También llama la atención que la protesta se inició lejos de La Habana, en el pueblo de San Antonio de los Baños (donde García Márquez fundó hace 35 años su célebre escuela de cine), y se extendió por el país a una velocidad que solo demuestra qué tan acumulado y hondo es el inconformismo que recorre la isla. El gobierno de Díaz Canel se niega a reconocer la dimensión del malestar, detiene a centenares de manifestantes, busca a líderes disidentes en sus casas y despoja a los cubanos del servicio de internet. Y, por supuesto, culpa de los males a las sanciones impuestas por Estados Unidos.

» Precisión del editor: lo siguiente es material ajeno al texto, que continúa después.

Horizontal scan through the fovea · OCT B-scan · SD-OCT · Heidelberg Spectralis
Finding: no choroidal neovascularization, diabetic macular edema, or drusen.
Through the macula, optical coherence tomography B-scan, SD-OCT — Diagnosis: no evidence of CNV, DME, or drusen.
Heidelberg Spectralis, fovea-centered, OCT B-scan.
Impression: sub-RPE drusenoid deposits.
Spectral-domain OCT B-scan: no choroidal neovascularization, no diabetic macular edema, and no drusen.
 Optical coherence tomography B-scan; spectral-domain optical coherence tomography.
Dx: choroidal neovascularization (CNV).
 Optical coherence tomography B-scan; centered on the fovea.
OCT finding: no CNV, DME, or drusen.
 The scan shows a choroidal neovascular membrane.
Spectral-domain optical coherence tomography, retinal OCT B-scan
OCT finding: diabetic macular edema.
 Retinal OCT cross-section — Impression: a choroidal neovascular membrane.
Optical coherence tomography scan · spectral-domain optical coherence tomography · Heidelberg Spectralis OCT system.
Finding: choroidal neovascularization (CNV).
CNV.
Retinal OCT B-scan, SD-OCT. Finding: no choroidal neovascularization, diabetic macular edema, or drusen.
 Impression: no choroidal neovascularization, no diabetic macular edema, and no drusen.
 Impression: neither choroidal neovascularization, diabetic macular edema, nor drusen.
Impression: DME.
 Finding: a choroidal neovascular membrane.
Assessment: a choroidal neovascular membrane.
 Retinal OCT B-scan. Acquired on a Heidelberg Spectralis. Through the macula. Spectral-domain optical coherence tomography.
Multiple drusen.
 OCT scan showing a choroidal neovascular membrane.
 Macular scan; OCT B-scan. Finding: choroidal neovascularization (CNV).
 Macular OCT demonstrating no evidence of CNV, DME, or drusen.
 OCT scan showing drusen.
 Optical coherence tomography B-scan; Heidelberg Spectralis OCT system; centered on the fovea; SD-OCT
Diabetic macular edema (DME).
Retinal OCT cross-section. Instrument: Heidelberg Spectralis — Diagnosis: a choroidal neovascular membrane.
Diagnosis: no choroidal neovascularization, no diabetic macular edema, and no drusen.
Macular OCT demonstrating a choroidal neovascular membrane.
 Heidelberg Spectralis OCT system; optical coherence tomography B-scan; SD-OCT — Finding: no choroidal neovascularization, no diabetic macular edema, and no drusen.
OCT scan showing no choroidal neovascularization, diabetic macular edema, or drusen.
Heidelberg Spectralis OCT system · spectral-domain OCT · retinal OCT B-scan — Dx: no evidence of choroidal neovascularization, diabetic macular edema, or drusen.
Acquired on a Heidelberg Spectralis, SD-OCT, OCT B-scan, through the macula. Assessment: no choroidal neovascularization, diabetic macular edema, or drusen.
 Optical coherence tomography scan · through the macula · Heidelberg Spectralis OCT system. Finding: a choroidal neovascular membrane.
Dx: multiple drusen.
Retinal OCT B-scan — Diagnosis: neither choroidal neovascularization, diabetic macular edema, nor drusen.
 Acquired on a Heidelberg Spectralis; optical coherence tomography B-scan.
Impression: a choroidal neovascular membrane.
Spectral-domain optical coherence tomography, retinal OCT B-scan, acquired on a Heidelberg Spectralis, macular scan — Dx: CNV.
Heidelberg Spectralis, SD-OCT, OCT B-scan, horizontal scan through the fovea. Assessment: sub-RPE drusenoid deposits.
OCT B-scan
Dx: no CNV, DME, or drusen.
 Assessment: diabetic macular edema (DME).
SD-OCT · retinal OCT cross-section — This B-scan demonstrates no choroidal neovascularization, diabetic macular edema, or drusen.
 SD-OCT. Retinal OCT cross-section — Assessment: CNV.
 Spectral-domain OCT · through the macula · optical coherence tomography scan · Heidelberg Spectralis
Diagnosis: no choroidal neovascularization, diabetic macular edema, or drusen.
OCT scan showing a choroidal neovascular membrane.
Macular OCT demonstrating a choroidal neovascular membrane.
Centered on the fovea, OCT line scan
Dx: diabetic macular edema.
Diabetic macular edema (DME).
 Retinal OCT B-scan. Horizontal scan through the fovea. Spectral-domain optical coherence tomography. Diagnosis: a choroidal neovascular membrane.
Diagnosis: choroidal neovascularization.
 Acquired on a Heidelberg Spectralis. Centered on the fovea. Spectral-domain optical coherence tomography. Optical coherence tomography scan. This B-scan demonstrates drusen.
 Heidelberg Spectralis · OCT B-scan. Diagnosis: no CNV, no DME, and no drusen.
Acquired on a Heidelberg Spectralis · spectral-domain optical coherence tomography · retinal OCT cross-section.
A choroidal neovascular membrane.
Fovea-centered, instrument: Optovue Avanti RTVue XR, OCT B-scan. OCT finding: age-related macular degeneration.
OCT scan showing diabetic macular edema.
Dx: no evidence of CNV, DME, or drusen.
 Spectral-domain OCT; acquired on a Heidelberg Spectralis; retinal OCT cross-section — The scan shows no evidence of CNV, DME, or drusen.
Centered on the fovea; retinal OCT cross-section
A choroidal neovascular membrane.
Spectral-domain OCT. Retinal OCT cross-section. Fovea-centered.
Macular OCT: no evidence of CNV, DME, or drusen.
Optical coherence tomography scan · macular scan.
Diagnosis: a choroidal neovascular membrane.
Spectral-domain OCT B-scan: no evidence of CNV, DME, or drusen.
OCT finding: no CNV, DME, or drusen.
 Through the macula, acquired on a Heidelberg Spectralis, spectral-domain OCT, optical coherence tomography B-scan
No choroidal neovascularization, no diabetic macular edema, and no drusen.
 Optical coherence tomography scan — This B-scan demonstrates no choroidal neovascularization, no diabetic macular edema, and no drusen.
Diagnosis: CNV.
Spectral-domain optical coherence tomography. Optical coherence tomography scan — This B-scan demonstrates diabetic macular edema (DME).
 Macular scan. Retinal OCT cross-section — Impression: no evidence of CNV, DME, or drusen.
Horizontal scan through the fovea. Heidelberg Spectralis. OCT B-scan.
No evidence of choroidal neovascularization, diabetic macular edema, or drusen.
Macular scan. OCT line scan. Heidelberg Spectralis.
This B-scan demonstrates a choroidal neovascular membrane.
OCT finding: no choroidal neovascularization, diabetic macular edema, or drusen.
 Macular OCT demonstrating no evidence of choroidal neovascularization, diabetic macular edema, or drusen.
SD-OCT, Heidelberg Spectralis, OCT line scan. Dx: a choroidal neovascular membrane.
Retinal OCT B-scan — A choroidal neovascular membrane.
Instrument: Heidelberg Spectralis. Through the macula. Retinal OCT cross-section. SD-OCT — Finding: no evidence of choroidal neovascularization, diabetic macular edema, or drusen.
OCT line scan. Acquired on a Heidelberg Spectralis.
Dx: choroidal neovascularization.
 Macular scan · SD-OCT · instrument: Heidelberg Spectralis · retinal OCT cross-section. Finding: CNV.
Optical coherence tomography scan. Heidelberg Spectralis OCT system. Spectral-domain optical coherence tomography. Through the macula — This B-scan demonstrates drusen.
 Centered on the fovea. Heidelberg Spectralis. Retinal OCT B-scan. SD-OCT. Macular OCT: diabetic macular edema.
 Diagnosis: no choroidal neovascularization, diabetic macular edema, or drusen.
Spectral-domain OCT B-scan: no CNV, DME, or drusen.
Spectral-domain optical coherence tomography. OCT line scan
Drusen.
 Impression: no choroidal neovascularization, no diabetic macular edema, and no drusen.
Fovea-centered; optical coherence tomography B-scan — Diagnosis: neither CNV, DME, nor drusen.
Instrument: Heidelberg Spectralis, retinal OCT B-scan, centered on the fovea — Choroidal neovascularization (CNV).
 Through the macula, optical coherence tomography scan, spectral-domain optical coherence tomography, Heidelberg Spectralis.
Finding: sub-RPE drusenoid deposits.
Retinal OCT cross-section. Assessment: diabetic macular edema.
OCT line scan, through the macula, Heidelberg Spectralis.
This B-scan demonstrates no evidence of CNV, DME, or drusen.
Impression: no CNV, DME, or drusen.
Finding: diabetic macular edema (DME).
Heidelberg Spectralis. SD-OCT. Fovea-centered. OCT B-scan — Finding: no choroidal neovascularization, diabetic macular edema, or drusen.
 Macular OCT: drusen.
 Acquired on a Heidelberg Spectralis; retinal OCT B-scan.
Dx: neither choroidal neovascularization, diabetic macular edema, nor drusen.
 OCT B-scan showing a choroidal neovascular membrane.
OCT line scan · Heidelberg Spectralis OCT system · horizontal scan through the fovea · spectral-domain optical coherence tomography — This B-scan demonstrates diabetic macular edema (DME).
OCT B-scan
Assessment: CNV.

Es inicuo y cruel el bloqueo que hace tiempo sufre Cuba, repudiado por el mundo entero (salvo USA e Israel), pero no puede seguir siendo la explicación, ni tampoco justifica que los cubanos padezcan hace 60 años una asfixiante dictadura de partido único. En la raíz del descontento está la falta de esenciales libertades democráticas. Así lo confirmó el año pasado el Movimiento San Isidro de artistas, escritores y músicos que clama por la libertad de expresión y que a la lúgubre consigna castrista de “Patria o Muerte” opuso la bella canción “Patria y vida”. No es difícil adivinar con cual se quedaría el pueblo cubano. Si pudiera escoger.